*** Data in this exercise ***
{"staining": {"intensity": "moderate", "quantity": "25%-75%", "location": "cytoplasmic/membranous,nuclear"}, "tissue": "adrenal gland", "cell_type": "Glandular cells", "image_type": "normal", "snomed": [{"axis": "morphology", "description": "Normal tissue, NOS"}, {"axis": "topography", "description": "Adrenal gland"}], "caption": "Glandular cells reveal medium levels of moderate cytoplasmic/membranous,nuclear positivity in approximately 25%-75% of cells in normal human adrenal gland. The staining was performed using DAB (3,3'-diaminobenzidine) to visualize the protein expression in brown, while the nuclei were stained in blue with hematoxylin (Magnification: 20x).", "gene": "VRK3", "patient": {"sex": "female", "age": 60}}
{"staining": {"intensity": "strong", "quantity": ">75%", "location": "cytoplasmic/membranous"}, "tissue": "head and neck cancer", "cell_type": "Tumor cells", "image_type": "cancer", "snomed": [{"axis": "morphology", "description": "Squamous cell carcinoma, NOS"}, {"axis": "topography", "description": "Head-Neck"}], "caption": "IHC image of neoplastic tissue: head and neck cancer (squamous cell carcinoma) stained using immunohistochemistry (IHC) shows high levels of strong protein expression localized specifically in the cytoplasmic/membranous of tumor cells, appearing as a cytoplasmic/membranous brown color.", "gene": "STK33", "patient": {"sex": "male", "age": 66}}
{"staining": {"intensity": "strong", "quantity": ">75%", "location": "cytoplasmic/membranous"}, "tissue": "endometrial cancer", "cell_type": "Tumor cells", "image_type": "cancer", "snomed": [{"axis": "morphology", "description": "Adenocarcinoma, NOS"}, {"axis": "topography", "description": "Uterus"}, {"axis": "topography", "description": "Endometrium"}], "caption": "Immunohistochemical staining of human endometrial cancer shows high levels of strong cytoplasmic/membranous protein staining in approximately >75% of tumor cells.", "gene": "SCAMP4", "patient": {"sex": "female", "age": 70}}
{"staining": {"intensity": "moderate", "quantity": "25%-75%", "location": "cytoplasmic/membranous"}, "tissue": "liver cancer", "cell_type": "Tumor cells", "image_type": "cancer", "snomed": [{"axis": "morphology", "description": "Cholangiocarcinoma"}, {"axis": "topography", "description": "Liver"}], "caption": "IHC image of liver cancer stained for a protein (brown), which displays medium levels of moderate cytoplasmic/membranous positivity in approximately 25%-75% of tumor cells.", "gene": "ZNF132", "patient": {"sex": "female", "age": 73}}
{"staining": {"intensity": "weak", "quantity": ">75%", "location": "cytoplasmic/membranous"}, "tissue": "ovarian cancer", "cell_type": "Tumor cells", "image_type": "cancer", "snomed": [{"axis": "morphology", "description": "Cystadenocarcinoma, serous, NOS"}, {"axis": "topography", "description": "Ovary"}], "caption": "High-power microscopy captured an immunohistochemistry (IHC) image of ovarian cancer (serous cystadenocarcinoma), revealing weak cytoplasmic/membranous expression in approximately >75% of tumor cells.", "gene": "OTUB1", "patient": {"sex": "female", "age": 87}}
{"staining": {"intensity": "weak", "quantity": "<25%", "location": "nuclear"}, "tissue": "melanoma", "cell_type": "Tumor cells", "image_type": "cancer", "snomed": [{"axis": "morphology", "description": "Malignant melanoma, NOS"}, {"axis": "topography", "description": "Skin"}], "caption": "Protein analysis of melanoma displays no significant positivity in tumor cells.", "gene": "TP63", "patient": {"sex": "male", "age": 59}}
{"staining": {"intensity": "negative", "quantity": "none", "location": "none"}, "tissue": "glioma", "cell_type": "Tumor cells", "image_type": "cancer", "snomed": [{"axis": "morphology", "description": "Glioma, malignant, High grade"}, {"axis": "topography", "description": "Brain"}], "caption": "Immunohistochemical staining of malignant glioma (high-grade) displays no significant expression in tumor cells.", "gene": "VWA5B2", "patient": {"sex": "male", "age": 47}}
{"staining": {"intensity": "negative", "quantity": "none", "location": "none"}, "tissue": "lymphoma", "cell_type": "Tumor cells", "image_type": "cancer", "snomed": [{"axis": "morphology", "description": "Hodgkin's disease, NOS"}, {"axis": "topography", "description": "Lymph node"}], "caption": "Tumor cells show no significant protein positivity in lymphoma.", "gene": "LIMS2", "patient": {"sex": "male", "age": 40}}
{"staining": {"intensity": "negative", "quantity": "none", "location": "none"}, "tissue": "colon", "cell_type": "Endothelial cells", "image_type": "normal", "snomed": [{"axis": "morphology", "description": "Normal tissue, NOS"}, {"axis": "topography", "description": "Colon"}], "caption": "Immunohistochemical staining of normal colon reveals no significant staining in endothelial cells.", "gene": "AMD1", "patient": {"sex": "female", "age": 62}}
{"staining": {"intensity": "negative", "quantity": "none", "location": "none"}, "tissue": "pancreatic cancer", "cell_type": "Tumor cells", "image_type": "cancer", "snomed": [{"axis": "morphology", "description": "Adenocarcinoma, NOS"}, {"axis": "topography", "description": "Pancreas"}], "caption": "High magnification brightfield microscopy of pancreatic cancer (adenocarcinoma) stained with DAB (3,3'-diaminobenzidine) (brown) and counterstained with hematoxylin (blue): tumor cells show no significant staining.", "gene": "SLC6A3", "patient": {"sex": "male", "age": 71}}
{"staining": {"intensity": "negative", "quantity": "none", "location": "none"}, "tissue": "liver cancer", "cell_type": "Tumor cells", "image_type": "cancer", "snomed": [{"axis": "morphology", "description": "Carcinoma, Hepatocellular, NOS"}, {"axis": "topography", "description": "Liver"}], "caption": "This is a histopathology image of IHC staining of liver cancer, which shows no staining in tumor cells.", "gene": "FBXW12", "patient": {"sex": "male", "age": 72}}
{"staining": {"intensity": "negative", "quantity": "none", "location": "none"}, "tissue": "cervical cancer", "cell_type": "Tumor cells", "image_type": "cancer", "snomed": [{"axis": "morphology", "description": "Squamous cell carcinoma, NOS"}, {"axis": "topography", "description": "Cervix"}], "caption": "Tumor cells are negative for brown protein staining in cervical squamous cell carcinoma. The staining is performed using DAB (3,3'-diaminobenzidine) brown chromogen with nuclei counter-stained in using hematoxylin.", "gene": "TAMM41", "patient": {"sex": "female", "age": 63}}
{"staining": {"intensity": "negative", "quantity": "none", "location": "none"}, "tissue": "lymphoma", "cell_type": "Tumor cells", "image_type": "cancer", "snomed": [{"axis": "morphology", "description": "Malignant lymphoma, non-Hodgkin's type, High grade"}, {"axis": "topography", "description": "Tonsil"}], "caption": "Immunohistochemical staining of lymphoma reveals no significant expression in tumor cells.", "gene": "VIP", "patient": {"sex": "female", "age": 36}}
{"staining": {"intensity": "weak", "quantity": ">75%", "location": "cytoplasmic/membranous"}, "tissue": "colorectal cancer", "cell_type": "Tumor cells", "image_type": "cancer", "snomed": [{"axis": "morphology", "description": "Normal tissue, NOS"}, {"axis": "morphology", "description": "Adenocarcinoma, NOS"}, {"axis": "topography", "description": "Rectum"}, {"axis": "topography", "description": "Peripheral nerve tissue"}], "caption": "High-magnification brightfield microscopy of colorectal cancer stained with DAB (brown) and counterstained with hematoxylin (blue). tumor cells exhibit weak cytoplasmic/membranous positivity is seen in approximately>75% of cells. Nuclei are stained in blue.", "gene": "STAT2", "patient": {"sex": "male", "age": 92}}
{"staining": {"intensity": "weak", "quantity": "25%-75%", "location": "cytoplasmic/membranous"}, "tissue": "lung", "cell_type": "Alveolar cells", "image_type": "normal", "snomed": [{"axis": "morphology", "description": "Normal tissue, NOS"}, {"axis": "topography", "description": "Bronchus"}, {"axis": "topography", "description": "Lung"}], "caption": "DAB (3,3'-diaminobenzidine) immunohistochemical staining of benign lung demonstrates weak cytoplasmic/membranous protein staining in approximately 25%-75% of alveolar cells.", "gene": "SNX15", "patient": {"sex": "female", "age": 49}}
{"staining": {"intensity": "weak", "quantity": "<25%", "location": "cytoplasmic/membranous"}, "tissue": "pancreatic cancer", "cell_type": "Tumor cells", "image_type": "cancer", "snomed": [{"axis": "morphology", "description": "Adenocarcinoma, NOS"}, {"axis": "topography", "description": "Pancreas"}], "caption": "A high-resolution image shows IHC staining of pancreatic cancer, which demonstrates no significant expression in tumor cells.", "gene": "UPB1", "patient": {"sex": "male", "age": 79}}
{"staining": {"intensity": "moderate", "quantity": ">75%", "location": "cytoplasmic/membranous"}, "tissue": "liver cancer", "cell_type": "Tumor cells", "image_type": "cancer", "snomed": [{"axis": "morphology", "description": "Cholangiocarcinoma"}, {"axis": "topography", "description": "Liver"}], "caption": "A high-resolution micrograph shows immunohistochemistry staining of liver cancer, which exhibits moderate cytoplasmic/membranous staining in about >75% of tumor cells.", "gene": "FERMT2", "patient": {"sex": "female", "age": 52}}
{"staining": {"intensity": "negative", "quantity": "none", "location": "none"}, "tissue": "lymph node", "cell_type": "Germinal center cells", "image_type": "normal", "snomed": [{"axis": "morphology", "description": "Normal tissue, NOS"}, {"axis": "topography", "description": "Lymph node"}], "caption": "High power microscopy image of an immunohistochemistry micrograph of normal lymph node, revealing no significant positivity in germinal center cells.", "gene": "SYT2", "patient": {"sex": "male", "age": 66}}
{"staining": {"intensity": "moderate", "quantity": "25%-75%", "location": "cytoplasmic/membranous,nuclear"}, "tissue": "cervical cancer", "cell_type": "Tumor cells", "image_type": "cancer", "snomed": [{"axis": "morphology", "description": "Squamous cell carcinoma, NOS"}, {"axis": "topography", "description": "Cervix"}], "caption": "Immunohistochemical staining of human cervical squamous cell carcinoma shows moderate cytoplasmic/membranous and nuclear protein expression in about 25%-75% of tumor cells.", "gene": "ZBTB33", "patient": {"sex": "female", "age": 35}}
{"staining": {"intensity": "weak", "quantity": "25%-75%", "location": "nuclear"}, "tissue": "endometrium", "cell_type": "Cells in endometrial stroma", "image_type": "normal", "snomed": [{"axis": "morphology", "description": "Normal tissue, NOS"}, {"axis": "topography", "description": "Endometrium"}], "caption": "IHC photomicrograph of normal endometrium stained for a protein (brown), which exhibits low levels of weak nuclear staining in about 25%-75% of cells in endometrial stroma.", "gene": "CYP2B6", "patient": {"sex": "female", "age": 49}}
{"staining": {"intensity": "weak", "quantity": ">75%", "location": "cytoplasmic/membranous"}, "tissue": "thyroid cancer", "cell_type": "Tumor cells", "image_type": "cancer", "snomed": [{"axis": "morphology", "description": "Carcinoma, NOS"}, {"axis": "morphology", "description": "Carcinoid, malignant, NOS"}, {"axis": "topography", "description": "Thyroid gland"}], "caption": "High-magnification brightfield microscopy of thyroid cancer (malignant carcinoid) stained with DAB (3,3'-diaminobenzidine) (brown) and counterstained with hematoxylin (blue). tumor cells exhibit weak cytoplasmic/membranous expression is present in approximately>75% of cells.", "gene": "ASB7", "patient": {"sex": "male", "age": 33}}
*** End of Data in this exercise ***
* **Task prompt**:
Look for the word "endometrial". Copy out every line of the data that has it.

* **Written solution**:
{"staining": {"intensity": "strong", "quantity": ">75%", "location": "cytoplasmic/membranous"}, "tissue": "endometrial cancer", "cell_type": "Tumor cells", "image_type": "cancer", "snomed": [{"axis": "morphology", "description": "Adenocarcinoma, NOS"}, {"axis": "topography", "description": "Uterus"}, {"axis": "topography", "description": "Endometrium"}], "caption": "Immunohistochemical staining of human endometrial cancer shows high levels of strong cytoplasmic/membranous protein staining in approximately >75% of tumor cells.", "gene": "SCAMP4", "patient": {"sex": "female", "age": 70}}
{"staining": {"intensity": "weak", "quantity": "25%-75%", "location": "nuclear"}, "tissue": "endometrium", "cell_type": "Cells in endometrial stroma", "image_type": "normal", "snomed": [{"axis": "morphology", "description": "Normal tissue, NOS"}, {"axis": "topography", "description": "Endometrium"}], "caption": "IHC photomicrograph of normal endometrium stained for a protein (brown), which exhibits low levels of weak nuclear staining in about 25%-75% of cells in endometrial stroma.", "gene": "CYP2B6", "patient": {"sex": "female", "age": 49}}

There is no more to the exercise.